As other posters have said, there may be an adaption e.g. increase in per diem rate, overtime or whatever, that would bridge this gap for OP. And that's great.

It's a big requirement, for her to go away so far and for so long - I'm all for appropriate compensation.

But that's again, different from 'pay my childcare because my child's father just won't or can't adapt his hours to do the pick ups and drop offs needed'. Amazed you and OP can't see this.

Hii93 · 01/02/2024 11:07

PutThatDownNow · 01/02/2024 05:40

I think it is fine to discuss it with them. I used to be able to claim directly related childcare costs if I had to travel when my children were young.

Childcare costs in the usual run of business are your responsibility but additional costs as a result of travel or hours outside of the norm should be discussed.

I always saw it as an equality issue.

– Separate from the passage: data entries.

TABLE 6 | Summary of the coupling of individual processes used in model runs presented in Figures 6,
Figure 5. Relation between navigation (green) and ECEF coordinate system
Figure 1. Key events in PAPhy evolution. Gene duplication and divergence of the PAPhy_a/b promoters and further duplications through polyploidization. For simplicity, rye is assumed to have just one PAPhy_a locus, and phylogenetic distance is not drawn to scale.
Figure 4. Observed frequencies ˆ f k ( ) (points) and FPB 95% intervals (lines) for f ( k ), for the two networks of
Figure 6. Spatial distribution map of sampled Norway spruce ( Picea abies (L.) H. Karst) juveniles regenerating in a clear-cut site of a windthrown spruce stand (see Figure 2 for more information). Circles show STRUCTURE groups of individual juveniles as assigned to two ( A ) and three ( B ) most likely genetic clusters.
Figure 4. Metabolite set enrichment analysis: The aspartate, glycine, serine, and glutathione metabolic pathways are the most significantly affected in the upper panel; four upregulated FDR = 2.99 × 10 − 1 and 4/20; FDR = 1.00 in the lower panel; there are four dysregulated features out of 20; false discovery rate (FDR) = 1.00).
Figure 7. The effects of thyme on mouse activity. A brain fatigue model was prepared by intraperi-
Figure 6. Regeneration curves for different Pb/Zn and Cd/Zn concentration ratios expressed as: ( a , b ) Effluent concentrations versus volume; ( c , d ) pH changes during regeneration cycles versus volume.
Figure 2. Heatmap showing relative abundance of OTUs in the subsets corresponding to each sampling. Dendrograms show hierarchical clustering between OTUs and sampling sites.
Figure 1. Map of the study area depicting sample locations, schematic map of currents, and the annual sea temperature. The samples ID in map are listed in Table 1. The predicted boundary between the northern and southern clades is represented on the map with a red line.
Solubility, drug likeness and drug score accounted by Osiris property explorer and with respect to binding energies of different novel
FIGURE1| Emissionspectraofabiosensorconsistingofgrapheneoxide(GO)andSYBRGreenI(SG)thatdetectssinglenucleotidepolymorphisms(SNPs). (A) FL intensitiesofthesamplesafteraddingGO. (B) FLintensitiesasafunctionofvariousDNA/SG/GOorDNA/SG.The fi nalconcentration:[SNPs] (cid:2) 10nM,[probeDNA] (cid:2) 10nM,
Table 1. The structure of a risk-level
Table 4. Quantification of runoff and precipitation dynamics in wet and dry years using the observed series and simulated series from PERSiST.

Not supporting childcare costs in these circumstances is likely to put women off such travel more than men.

But supporting childcare costs while there is another parent around can alienate childfree people

DocOck · 01/02/2024 11:07

Not a chance I am reading 17 pages but YABU asking employer to cover childcare costs, it's not their responsibility. However, when it was compulsory I attended an important meeting outside of work and I said I might struggle due to childcare my manager offered to pay for cover.

EarringsandLipstick · 01/02/2024 11:08

arethereanyleftatall · 01/02/2024 11:04

She probably will. Regardless of whether they do or not. It's quite clear from her responses that the op is always right.

That's true too!

Reugny · 01/02/2024 11:08

Hii93 · 01/02/2024 10:53

And that is the thing that causes people to hate working with parents

Why?

The money isn't going in the parents pocket it is going to a registered childcare provider.

ChipsAreLife · 01/02/2024 11:10

@Hii93 how am I punishing people who are childless because I'm supporting people with children?

I also support an employee who is childless that suffers with depression by given them paid time off when they're not well. Am I punishing those without mental health issues?

I approach life that we are all human and things happen, we need to look at each person individually and decide whether it's worth supporting them or not to keep them around.

You can either work with people or against them. I know which option has helped me grow my company!